_What to do_
Word for word, output the data that follows.

_Data listing_

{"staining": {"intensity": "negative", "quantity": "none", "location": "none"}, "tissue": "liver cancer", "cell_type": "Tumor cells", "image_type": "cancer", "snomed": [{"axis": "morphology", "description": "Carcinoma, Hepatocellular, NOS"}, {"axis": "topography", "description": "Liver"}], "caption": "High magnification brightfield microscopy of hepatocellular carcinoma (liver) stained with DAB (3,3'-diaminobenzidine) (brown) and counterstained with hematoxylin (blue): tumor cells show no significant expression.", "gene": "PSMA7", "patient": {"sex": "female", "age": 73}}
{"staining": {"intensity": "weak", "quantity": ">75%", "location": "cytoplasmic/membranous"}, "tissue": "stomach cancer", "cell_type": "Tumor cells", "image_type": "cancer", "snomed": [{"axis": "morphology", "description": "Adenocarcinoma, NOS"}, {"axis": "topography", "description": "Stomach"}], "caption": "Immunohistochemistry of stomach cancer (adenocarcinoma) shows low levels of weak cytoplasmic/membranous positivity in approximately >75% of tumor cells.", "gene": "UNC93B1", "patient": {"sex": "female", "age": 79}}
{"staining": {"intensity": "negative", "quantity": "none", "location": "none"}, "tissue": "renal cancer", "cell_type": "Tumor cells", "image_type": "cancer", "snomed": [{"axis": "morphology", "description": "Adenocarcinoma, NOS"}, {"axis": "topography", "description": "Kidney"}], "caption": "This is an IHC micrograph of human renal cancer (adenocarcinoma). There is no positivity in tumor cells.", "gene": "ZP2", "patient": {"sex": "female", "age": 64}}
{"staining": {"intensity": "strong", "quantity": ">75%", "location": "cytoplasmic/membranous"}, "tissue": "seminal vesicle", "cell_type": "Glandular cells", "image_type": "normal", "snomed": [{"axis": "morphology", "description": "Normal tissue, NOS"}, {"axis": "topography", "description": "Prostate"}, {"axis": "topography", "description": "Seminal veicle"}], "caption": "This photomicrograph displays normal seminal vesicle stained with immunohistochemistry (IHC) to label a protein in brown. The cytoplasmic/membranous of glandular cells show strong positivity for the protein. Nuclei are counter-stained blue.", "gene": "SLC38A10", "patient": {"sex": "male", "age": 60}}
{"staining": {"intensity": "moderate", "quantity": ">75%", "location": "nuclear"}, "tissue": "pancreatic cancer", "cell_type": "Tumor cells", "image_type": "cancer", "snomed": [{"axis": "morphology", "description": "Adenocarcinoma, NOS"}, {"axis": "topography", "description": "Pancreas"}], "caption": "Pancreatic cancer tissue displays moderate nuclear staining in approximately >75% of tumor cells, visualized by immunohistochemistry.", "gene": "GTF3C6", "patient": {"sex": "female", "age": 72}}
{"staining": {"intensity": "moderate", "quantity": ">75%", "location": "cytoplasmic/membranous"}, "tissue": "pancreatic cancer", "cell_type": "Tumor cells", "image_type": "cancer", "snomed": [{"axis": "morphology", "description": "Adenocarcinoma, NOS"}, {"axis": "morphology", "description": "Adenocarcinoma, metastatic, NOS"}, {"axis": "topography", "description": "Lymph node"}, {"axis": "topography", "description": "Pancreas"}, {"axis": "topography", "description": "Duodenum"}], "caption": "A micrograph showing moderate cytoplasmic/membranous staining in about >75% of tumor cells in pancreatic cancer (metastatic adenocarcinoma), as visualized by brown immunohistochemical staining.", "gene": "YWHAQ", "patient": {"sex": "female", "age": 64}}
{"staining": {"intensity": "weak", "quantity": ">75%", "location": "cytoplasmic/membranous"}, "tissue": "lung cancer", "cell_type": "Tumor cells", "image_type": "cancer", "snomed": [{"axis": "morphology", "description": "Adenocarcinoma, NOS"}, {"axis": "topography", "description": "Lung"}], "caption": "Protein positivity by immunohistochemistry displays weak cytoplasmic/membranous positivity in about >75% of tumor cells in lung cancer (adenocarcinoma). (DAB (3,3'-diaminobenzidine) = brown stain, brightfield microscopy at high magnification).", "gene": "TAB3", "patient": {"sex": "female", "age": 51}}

_Task answer_
{"staining": {"intensity": "negative", "quantity": "none", "location": "none"}, "tissue": "liver cancer", "cell_type": "Tumor cells", "image_type": "cancer", "snomed": [{"axis": "morphology", "description": "Carcinoma, Hepatocellular, NOS"}, {"axis": "topography", "description": "Liver"}], "caption": "High magnification brightfield microscopy of hepatocellular carcinoma (liver) stained with DAB (3,3'-diaminobenzidine) (brown) and counterstained with hematoxylin (blue): tumor cells show no significant expression.", "gene": "PSMA7", "patient": {"sex": "female", "age": 73}}
{"staining": {"intensity": "weak", "quantity": ">75%", "location": "cytoplasmic/membranous"}, "tissue": "stomach cancer", "cell_type": "Tumor cells", "image_type": "cancer", "snomed": [{"axis": "morphology", "description": "Adenocarcinoma, NOS"}, {"axis": "topography", "description": "Stomach"}], "caption": "Immunohistochemistry of stomach cancer (adenocarcinoma) shows low levels of weak cytoplasmic/membranous positivity in approximately >75% of tumor cells.", "gene": "UNC93B1", "patient": {"sex": "female", "age": 79}}
{"staining": {"intensity": "negative", "quantity": "none", "location": "none"}, "tissue": "renal cancer", "cell_type": "Tumor cells", "image_type": "cancer", "snomed": [{"axis": "morphology", "description": "Adenocarcinoma, NOS"}, {"axis": "topography", "description": "Kidney"}], "caption": "This is an IHC micrograph of human renal cancer (adenocarcinoma). There is no positivity in tumor cells.", "gene": "ZP2", "patient": {"sex": "female", "age": 64}}
{"staining": {"intensity": "strong", "quantity": ">75%", "location": "cytoplasmic/membranous"}, "tissue": "seminal vesicle", "cell_type": "Glandular cells", "image_type": "normal", "snomed": [{"axis": "morphology", "description": "Normal tissue, NOS"}, {"axis": "topography", "description": "Prostate"}, {"axis": "topography", "description": "Seminal veicle"}], "caption": "This photomicrograph displays normal seminal vesicle stained with immunohistochemistry (IHC) to label a protein in brown. The cytoplasmic/membranous of glandular cells show strong positivity for the protein. Nuclei are counter-stained blue.", "gene": "SLC38A10", "patient": {"sex": "male", "age": 60}}
{"staining": {"intensity": "moderate", "quantity": ">75%", "location": "nuclear"}, "tissue": "pancreatic cancer", "cell_type": "Tumor cells", "image_type": "cancer", "snomed": [{"axis": "morphology", "description": "Adenocarcinoma, NOS"}, {"axis": "topography", "description": "Pancreas"}], "caption": "Pancreatic cancer tissue displays moderate nuclear staining in approximately >75% of tumor cells, visualized by immunohistochemistry.", "gene": "GTF3C6", "patient": {"sex": "female", "age": 72}}
{"staining": {"intensity": "moderate", "quantity": ">75%", "location": "cytoplasmic/membranous"}, "tissue": "pancreatic cancer", "cell_type": "Tumor cells", "image_type": "cancer", "snomed": [{"axis": "morphology", "description": "Adenocarcinoma, NOS"}, {"axis": "morphology", "description": "Adenocarcinoma, metastatic, NOS"}, {"axis": "topography", "description": "Lymph node"}, {"axis": "topography", "description": "Pancreas"}, {"axis": "topography", "description": "Duodenum"}], "caption": "A micrograph showing moderate cytoplasmic/membranous staining in about >75% of tumor cells in pancreatic cancer (metastatic adenocarcinoma), as visualized by brown immunohistochemical staining.", "gene": "YWHAQ", "patient": {"sex": "female", "age": 64}}
{"staining": {"intensity": "weak", "quantity": ">75%", "location": "cytoplasmic/membranous"}, "tissue": "lung cancer", "cell_type": "Tumor cells", "image_type": "cancer", "snomed": [{"axis": "morphology", "description": "Adenocarcinoma, NOS"}, {"axis": "topography", "description": "Lung"}], "caption": "Protein positivity by immunohistochemistry displays weak cytoplasmic/membranous positivity in about >75% of tumor cells in lung cancer (adenocarcinoma). (DAB (3,3'-diaminobenzidine) = brown stain, brightfield microscopy at high magnification).", "gene": "TAB3", "patient": {"sex": "female", "age": 51}}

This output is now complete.